> _Work required_: From the entries below, pull out each line where "Bolivia" appears.

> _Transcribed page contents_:
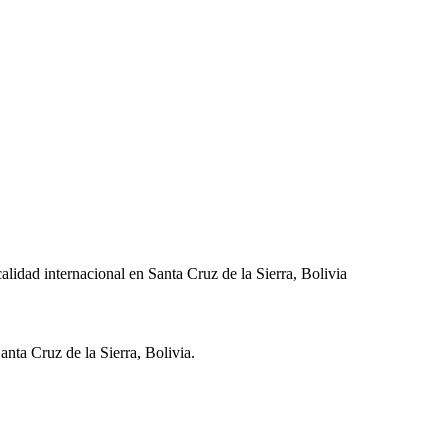
lidad internacional en Santa Cruz de la Sierra, Bolivia
anta Cruz de la Sierra
,
Bolivia
.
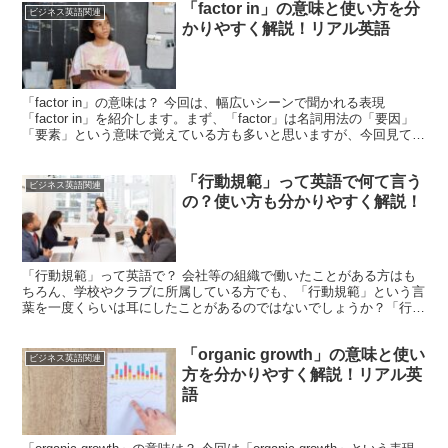
「factor in」の意味と使い方を分
ビジネス英語関連
かりやすく解説！リアル英語
「factor in」の意味は？ 今回は、幅広いシーンで聞かれる表現
「factor in」を紹介します。まず、「factor」は名詞用法の「要因」
「要素」という意味で覚えている方も多いと思いますが、今回見てい
くのは、これの動詞用法になります...
「行動規範」って英語で何て言う
ビジネス英語関連
の？使い方も分かりやすく解説！
「行動規範」って英語で？ 会社等の組織で働いたことがある方はも
ちろん、学校やクラブに所属している方でも、「行動規範」という言
葉を一度くらいは耳にしたことがあるのではないでしょうか？「行動
規範」は、組織の一員として求められる行動や姿勢、価値観...
「organic growth」の意味と使い
ビジネス英語関連
方を分かりやすく解説！リアル英
語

> _Solution for this problem_:
lidad internacional en Santa Cruz de la Sierra, Bolivia
Bolivia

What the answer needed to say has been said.